Abbiamo passato mesi a ripetere che il metodo di lavoro adottato per il Recovery Plan italiano era sbagliato. Abbiamo espresso tutta la nostra preoccupazione perché le cose andavano nella direzione opposta a quella giusta. Se non decidete voi dal centro e se non aprite un dibattito pubblico sulle priorità dentro il governo, siete dei pazzi. Perché quando si chiede il contributo di Regioni, Province, Comuni, di rappresentanze parlamentari e, cioè, di soggetti che hanno tutti forza politica e che hanno l’esigenza di impacchettare tutto ciò che è impacchettabile per ottenere consenso, è normale che ti ritrovi con domande per seicento miliardi e tu ne hai a disposizione duecento.

Per cui giocoforza la ragione politica fa prevalere la tentazione di distribuire questi duecento miliardi un po’ a tizio un po’ a caio un altro po’ a altri ancora. Di fatto anche se individui correttamente le missioni e fai i salti mortali per inquadrare questo qui questo là, ti ritrovi a fare una distribuzione non compatibile con una prospettiva di sviluppo. Invece, all’opposto, servono idee strategiche chiare e condivise (la coesione sopra tutte) e una mano ferma che deve agire dal centro prima che ti tirino via i soldi. Perché, sia chiaro, se anche come crediamo non ci scappa l’incidente e il governo continuerà a galleggiare, la possibilità di scoprire molto presto che si sono fatti i conti senza l’oste e che ci hanno tolto i soldi non è affatto accademica.

DATI DI ORIGINE:
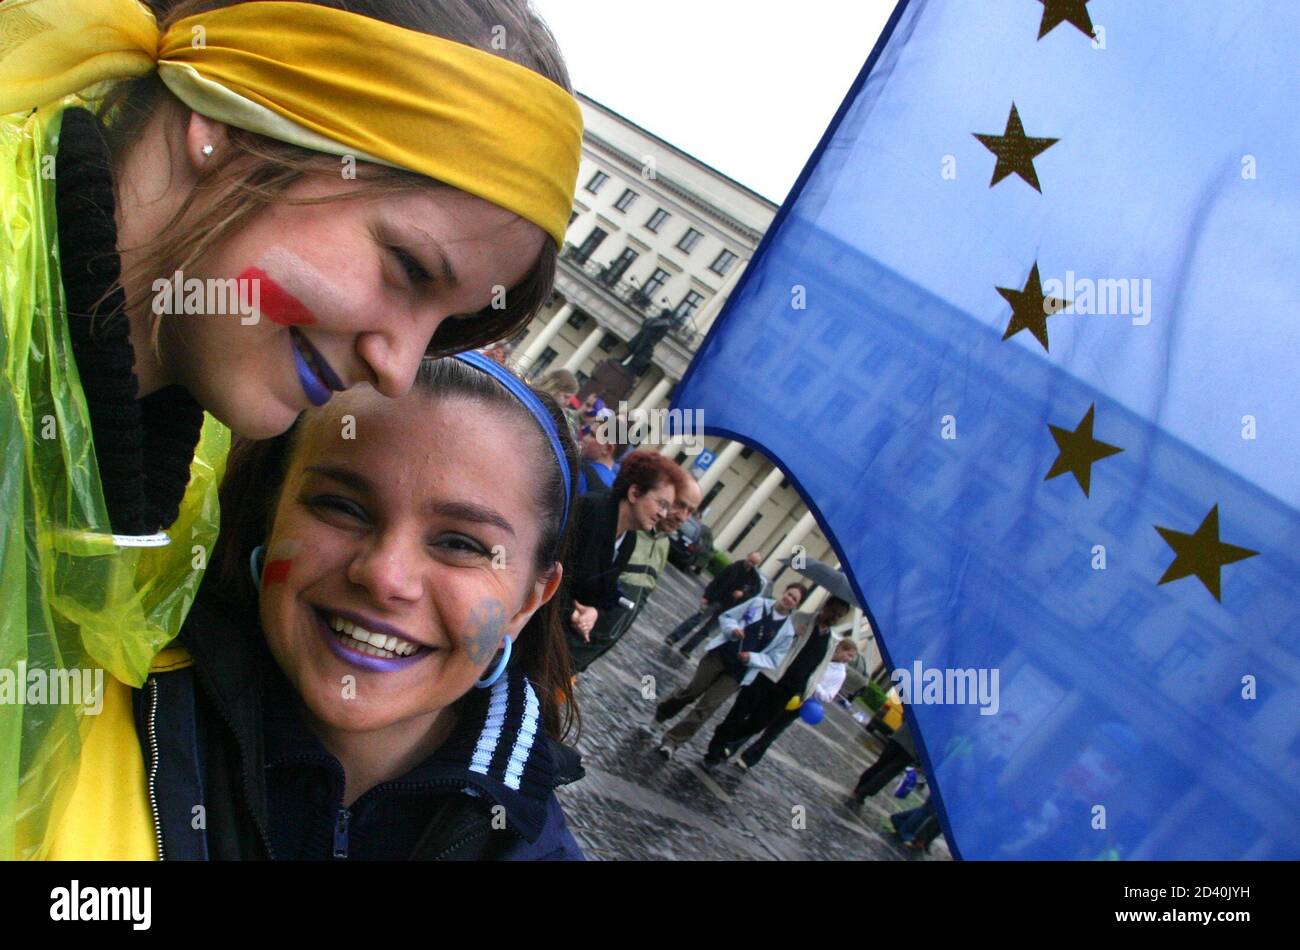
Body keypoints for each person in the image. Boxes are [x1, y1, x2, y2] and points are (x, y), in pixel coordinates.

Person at [1, 0, 581, 858]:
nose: (397, 365)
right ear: (228, 118)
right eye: (408, 267)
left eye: (443, 324)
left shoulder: (165, 463)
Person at [47, 353, 586, 859]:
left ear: (529, 602)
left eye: (461, 544)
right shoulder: (70, 699)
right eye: (341, 506)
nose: (383, 576)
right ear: (271, 509)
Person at [653, 583, 806, 759]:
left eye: (794, 599)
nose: (789, 599)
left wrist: (752, 658)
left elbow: (774, 659)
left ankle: (672, 741)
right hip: (721, 655)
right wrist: (733, 629)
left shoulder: (786, 632)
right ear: (784, 592)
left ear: (796, 605)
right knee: (692, 691)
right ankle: (663, 712)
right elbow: (727, 617)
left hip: (738, 673)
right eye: (789, 594)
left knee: (707, 706)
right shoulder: (757, 603)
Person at [572, 471, 699, 672]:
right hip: (569, 635)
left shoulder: (662, 543)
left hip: (591, 648)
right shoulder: (628, 530)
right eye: (680, 505)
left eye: (691, 511)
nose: (683, 517)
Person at [708, 631, 857, 770]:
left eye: (851, 657)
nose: (848, 659)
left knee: (773, 730)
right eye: (848, 654)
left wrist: (814, 684)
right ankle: (731, 746)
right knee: (761, 718)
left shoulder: (840, 674)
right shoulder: (824, 652)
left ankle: (750, 757)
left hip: (803, 702)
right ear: (840, 648)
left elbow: (829, 696)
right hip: (788, 689)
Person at [665, 550, 766, 656]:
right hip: (716, 599)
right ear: (747, 556)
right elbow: (716, 581)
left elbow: (754, 593)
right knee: (696, 619)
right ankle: (673, 637)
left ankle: (688, 648)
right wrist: (706, 596)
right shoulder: (733, 567)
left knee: (707, 630)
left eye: (754, 563)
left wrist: (743, 594)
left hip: (729, 609)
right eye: (750, 560)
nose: (750, 564)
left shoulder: (754, 579)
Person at [845, 718, 920, 812]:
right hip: (911, 749)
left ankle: (860, 787)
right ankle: (863, 792)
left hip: (900, 737)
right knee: (887, 773)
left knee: (880, 765)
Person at [575, 422, 624, 495]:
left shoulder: (583, 473)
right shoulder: (617, 480)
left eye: (592, 435)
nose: (585, 438)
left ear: (607, 448)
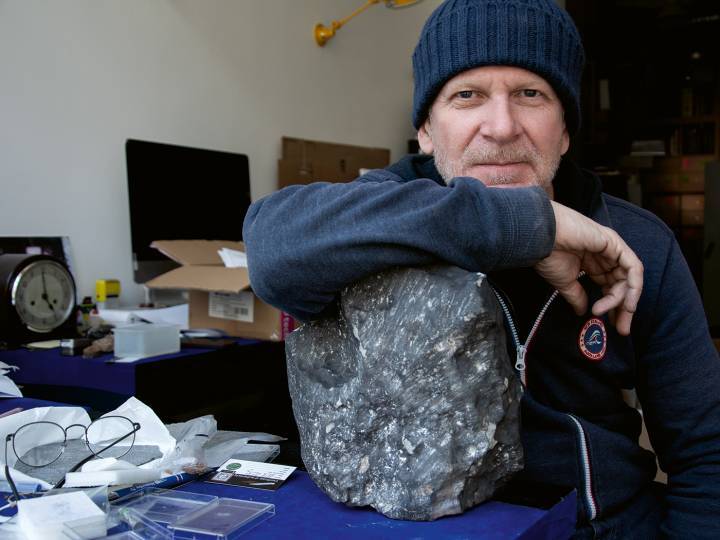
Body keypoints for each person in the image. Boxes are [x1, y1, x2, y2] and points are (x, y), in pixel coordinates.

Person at [243, 0, 720, 537]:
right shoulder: (382, 212)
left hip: (600, 526)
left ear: (564, 130)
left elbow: (707, 451)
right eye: (467, 95)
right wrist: (525, 224)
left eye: (530, 94)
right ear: (425, 129)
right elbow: (272, 246)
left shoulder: (635, 244)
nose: (500, 127)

CONSEGNA A: Nell'estratto sul Recovery Plan, a quanti miliardi ammontano le domande raccolte e quanti ne sono a disposizione?
CONSEGNA B: Trascrivi fedelmente la parte dell'estratto sul Recovery Plan che comincia con "Abbiamo passato mesi" e termina con "a disposizione duecento.".

SPAZIO RISPOSTA A: Le domande arrivano a seicento miliardi, mentre quelli a disposizione sono duecento.

SPAZIO RISPOSTA B:
Abbiamo passato mesi a ripetere che il metodo di lavoro adottato per il Recovery Plan italiano era sbagliato. Abbiamo espresso tutta la nostra preoccupazione perché le cose andavano nella direzione opposta a quella giusta. Se non decidete voi dal centro e se non aprite un dibattito pubblico sulle priorità dentro il governo, siete dei pazzi. Perché quando si chiede il contributo di Regioni, Province, Comuni, di rappresentanze parlamentari e, cioè, di soggetti che hanno tutti forza politica e che hanno l’esigenza di impacchettare tutto ciò che è impacchettabile per ottenere consenso, è normale che ti ritrovi con domande per seicento miliardi e tu ne hai a disposizione duecento.